Jasongonella, What did you do? Were you able to recover?


----------



## jasongonella (Apr 11, 2009)

I ordered a new queen. When the sugar hole was finally broken through she did not survive. I don't know if it took to long or if they rejected her. I think the population is falling in my hive now.

If the hive fails I try again next spring.


----------



## NasalSponge (Jul 22, 2008)

Sorry to hear!


----------



## ccar2000 (Aug 9, 2009)

I just requeened one of my new hives since there were no eggs aftr two weeks. I hope I do not have the same problem with the candy plug. I will be checking this weekend to see if she got out. If not I will let her out through the cork manually. It will be three days today. I will open it up tomorrow.


----------



## RayMarler (Jun 18, 2008)

It looks to me like a dry hive, no nectar, or not enough to count for anything. If the rest of the hive looks as dry as this, I'd say your queen went off laying and stopped brood production. You need to feed this hive more than anything else that I can see. If you have a queen in there and you start feeding, within 10 days you should see brood production start back up again. If you don't see any pollen stores in the hive as well then consider adding some pollen for them too.


----------



## DRUR (May 24, 2009)

Ray:

*I agree. I think you hit the nail square on the head.*

I started out this year with two colonies, and towards the end of July was thinking I could eventually go into the winter with about 16, as I had split up to 6 at the time. Then the heat and the dearth of August hit, and all my colonies just shut down. I don't like feeding syrup but needed winter stores, so started feeding syrup about the first of September, heat eased up to mid 90s, and brood production picked up again. Luckily we have plenty of pollen sources here. We finally got rain from the equinotical storms, plenty of sealed brood now, temperatures only reach mid to upper 80s, but just planning on going into winter with 8 colonies now, and hoping for a good fall flow.

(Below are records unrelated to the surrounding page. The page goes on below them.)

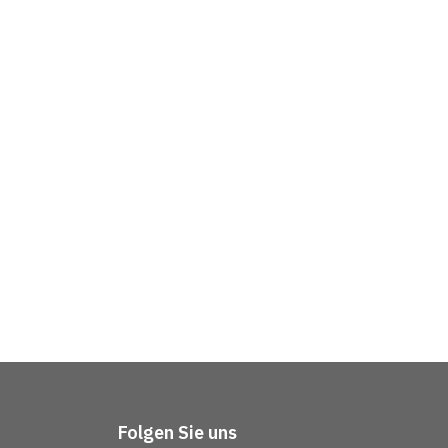
Folgen Sie uns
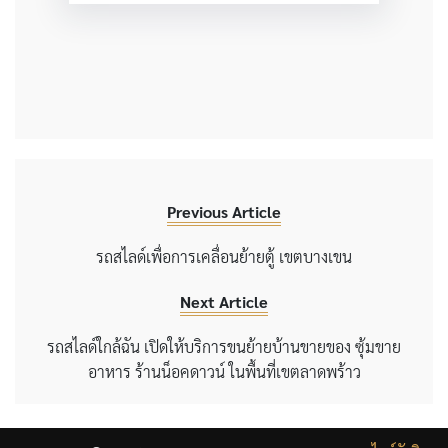
Previous Article
รถสไลด์เพื่อการเคลื่อนย้ายตู้ เขตบางเขน
Next Article
รถสไลด์ใกล้ฉัน เปิดให้บริการขนย้ายบ้านขายของ ซุ้มขาย
อาหาร ร้านน็อคดาวน์ ในพื้นที่เขตลาดพร้าว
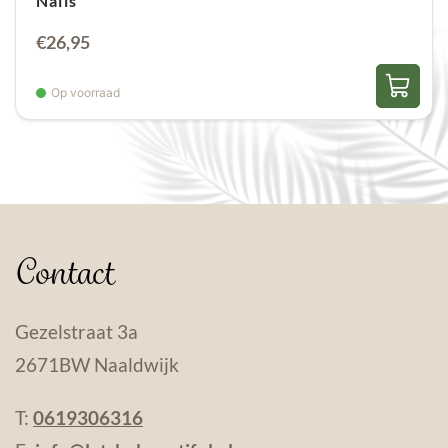
Nails
€
26,95
Op voorraad
Contact
Gezelstraat 3a
2671BW Naaldwijk
T:
0619306316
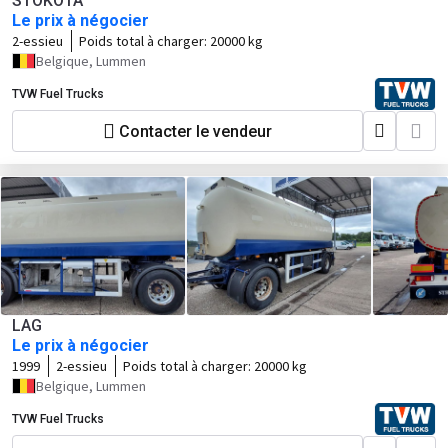
STOKOTA
Le prix à négocier
2-essieu
Poids total à charger:
20000 kg
Belgique, Lummen
TVW Fuel Trucks
Contacter le vendeur
LAG
Le prix à négocier
1999
2-essieu
Poids total à charger:
20000 kg
Belgique, Lummen
TVW Fuel Trucks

*Check with local beeks and see what you can expect, after the bees get on a good flow, you should be able to tell as they will most probably quit taking syrup.*


----------



## RayMarler (Jun 18, 2008)

I'm in a dearth here as well, with a few splits I'm trying to build up. I'm feeding syrup and pollen both. 

Most of the hives I've here won't need much syrup, just the three splits I'm boosting and one hive that went dry on me. There was dry brood, the queen was not laying, the combs were dry except for some sealed honey frames, and the bees were all running around on the combs like race horses at the track. I put feeder on them and gave pollen and the next day they were all calmed down and getting to work. 

I've got 4 out of 10 here that's going to need feeding through the end of October to get stores up, the other 6 will be ok with just another 1/2 gallon or so I'm thinking at this point. We should be getting a low volume nectar flow starting here by month's end.


----------



## jasongonella (Apr 11, 2009)

Good news. I thought my hive was, well, kaput. Dying, you know.

They even rejected the replacement queen.

So I decided to wait for it to die and then try again next year (this year).

Well, as I was looking at the hive this morning (not opening it up) I saw a few bees buzzing in and out. It's not dead, the queen had just stopped laying for whatever reason.


----------